╭─ Data to process
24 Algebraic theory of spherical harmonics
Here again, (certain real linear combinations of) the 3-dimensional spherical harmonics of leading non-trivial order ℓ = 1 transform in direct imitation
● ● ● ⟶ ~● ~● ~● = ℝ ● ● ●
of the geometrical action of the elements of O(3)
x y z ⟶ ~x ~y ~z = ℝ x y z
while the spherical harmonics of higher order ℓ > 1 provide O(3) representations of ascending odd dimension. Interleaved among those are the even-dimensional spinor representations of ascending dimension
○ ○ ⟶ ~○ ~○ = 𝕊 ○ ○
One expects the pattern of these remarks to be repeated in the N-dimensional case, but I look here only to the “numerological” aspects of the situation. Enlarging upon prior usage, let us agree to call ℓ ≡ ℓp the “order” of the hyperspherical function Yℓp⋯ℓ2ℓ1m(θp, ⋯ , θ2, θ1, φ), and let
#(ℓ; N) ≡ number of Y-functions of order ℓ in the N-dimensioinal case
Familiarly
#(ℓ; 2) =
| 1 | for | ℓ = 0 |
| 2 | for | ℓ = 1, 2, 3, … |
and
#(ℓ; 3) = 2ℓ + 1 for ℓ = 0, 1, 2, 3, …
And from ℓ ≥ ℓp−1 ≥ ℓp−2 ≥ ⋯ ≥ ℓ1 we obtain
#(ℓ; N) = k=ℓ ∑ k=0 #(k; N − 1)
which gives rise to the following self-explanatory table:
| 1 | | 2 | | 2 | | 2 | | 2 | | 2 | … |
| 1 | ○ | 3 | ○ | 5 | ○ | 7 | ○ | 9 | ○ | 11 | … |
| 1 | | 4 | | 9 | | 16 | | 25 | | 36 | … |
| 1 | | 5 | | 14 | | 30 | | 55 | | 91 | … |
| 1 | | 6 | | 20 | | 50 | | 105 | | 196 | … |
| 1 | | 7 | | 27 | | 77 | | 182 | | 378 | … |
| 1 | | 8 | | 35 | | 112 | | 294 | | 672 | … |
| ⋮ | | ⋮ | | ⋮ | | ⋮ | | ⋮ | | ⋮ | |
╰─
╭─ Data to process
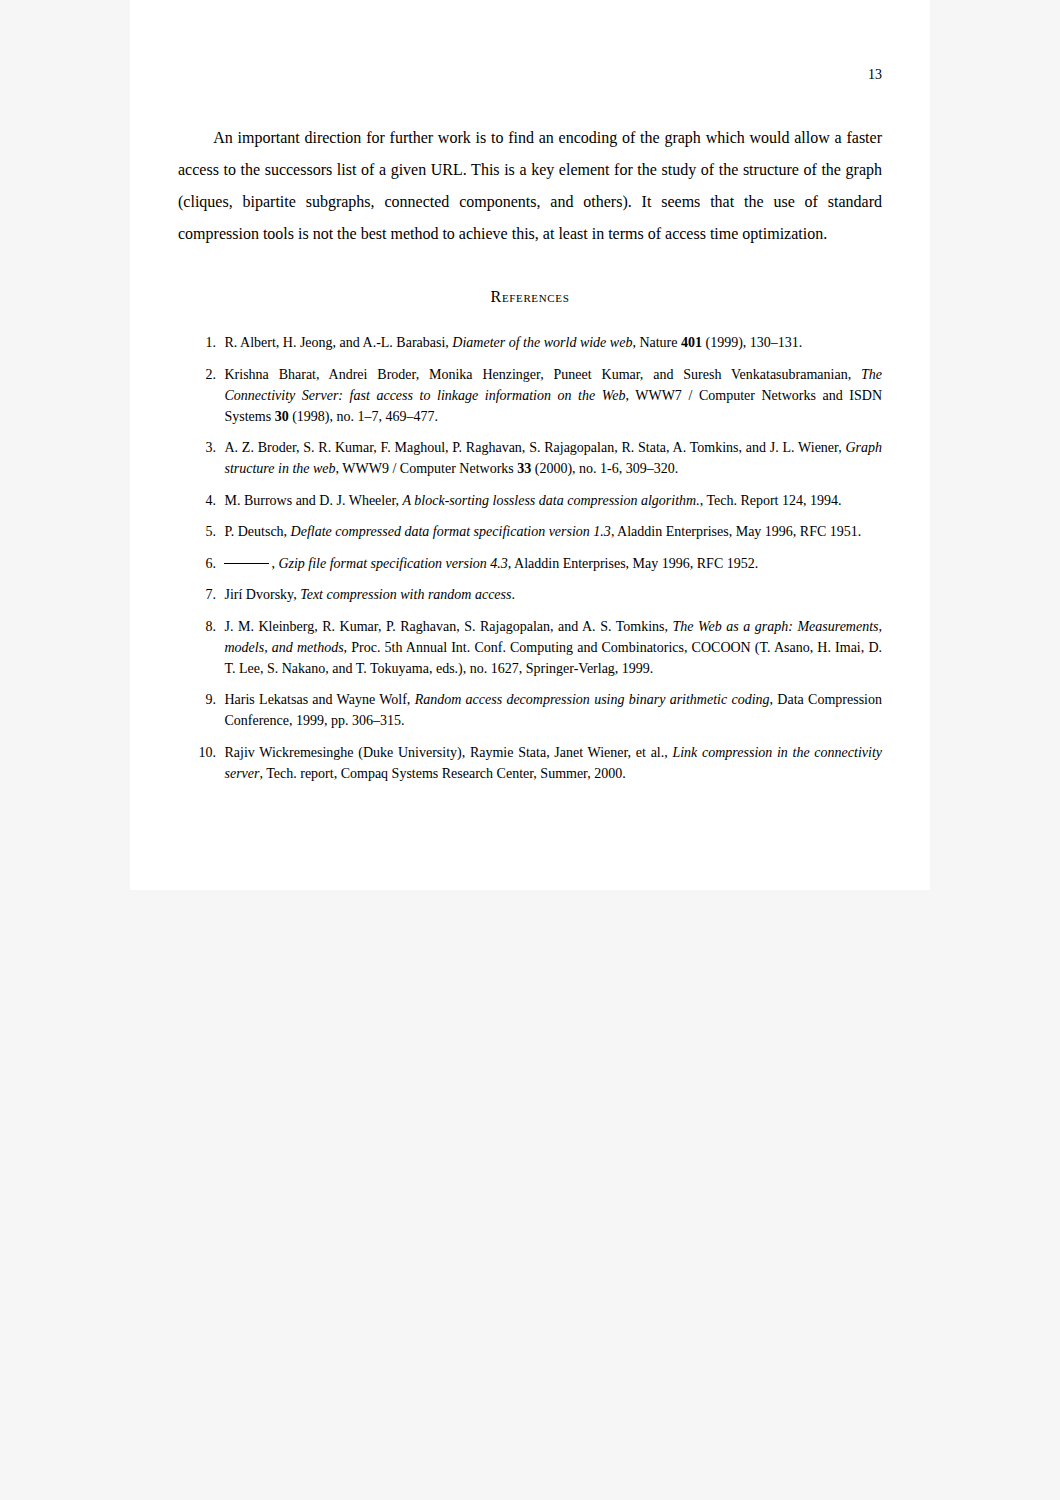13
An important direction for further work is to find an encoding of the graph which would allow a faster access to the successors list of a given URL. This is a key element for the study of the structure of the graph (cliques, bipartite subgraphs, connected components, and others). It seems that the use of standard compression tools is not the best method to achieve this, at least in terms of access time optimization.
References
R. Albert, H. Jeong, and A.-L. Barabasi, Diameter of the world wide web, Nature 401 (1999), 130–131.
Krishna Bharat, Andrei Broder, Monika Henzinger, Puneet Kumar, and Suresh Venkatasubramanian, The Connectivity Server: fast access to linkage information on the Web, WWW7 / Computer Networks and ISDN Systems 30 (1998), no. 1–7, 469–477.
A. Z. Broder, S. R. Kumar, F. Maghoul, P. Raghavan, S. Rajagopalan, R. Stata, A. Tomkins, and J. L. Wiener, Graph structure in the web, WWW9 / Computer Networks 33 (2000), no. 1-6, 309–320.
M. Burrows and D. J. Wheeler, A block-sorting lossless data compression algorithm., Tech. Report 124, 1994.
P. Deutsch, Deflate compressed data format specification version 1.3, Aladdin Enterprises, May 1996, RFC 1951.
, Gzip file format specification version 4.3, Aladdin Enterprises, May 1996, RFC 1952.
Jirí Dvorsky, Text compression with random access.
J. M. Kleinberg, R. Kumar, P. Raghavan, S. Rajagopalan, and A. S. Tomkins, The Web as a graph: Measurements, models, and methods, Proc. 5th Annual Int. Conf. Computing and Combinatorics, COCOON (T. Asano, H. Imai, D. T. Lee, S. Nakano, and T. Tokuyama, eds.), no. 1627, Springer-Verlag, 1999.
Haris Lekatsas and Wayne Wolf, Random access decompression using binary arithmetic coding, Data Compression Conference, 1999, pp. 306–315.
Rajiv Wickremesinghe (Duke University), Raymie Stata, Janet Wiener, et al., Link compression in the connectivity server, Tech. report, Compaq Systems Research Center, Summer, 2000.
╰─
Problem
Where a line in the records above contains the word "which", copy that line.

Task output
which gives rise to the following self-explanatory table:
An important direction for further work is to find an encoding of the graph which would allow a faster access to the successors list of a given URL. This is a key element for the study of the structure of the graph (cliques, bipartite subgraphs, connected components, and others). It seems that the use of standard compression tools is not the best method to achieve this, at least in terms of access time optimization.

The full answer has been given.